Tonight might not be sex or making love, and when she was done telling him what she intended to say, he might not even want to talk to her again. Thinking of the talk they were going to have, she decided it would occur while sitting in the two wingback chairs and not in either of their bedrooms.

“I want to eat at that little family restaurant in Seymour,” Dora June said on the way to Allie’s van. “I’m buying today and there’ll be no arguments. I hear they’ve got fried chicken on the all-you-can-eat buffet and it’s been a long time since I got to eat fried chicken that I didn’t cook.” She opened the door and crawled up into the front passenger seat.

Allie tossed the keys to Lizzy. “You can drive. Baby girl is fussy today.”

Lizzy caught the keys, got inside, and buckled the seat belt.

“I do hope Irene is herself today,” Dora June said. “I’d love to sit and talk to her like we did for that little while when we decorated the tree.” She fixed her big black shiny purse just right in her lap and wrapped her arms around it. “Do any of y’all know what’s going on with Truman? He’s actin’ strange lately. Talkin’ to himself and frownin’ like he’s arguing with someone.”

“Blake told me this morning that he’s arguing with God over something,” Allie said. “We’re all ready, Lizzy. You can go now.”

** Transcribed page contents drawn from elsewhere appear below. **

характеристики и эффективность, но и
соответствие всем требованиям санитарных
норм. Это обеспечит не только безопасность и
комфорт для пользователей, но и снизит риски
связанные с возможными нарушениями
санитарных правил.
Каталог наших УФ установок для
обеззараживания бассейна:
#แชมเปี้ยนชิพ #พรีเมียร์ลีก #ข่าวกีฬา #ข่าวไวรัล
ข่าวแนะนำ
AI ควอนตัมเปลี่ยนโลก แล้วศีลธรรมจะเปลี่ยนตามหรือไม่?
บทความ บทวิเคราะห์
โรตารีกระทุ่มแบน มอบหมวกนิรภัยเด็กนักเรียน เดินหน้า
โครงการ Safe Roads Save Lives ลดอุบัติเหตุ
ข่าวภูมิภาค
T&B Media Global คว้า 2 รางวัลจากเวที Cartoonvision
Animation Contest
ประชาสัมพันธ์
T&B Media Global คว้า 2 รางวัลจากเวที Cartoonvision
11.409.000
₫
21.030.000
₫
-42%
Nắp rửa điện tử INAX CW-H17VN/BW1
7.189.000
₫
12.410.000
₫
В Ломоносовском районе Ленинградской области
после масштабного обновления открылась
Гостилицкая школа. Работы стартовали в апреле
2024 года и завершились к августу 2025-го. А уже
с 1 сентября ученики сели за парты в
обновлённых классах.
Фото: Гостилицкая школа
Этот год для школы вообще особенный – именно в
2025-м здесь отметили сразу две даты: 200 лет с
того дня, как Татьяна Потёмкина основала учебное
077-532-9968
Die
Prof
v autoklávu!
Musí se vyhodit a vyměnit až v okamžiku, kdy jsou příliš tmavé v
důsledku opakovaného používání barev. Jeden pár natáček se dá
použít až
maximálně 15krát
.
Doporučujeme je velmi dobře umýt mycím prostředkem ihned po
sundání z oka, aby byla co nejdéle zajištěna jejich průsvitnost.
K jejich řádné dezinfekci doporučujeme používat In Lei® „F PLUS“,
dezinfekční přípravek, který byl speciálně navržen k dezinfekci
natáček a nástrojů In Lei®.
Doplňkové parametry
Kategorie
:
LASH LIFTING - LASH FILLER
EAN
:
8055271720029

Lizzy started the engine, backed out, and headed north toward Seymour. “Okay, Fiona, start talking.”

“About what? I told you I drove most of the night and most of the morning to get to church on time.” This feeling was all so new that she didn’t want to talk about it right then. Selfishly, she wanted to hug it close and let it all sink in before she tried to explain what she’d figured out. Besides, what if she was wrong? Why give them false hope if in a few days the aura of peace disappeared?

“Why did you drive all night and where did you go?” Allie asked.

“Y’all ever hear that song by Sara Evans called ‘Suds in the Bucket’?”

“What’s that got to do with anything?” Lizzy asked. “Don’t change the subject. We want details and we aren’t going to talk about old songs.”

“It is a detail,” Fiona said. “I think it was a detail before I ever left home to go to college. I left the suds in the bucket and the clothes hanging on the line.”

“You did not,” Allie said.

“Figuratively speaking, I did. I left behind all the things that I did back then. My boots and my country girl clothes. I didn’t leave them on the line but hanging in my closet and in my dresser drawers,” she argued.

“Go on,” Dora June said.

“Last night, I left the store and when I got home the house was dark. Jud was delivering another calf and that song came on the radio and I got that same feeling I had back then. The same thing that I felt when I was a little girl and decided to leave Dry Creek and go on an adventure,” Fiona said. “I wanted to run away. It didn’t matter where or how long. I could not go in that house. It reminded me of all those times I went home to that depressing little apartment in Houston.”

“Okay, then what?” Allie asked.

“I drove to Seymour and then to Vernon and all the way to Claude, right on the edge of the Palo Duro Canyon. I stopped and got coffee because I was getting tired. Every single song on the radio reminded me of Dry Creek.” She wasn’t going to tell them that most of them reminded her of Jud. “On a whim, I turned down into the canyon rather than going on to Amarillo, which was my first plan. I got sleepy, almost ran off the road and…” She went on to tell them the rest of the story, leaving out the part that Sara Evans’s other song played in settling her mind.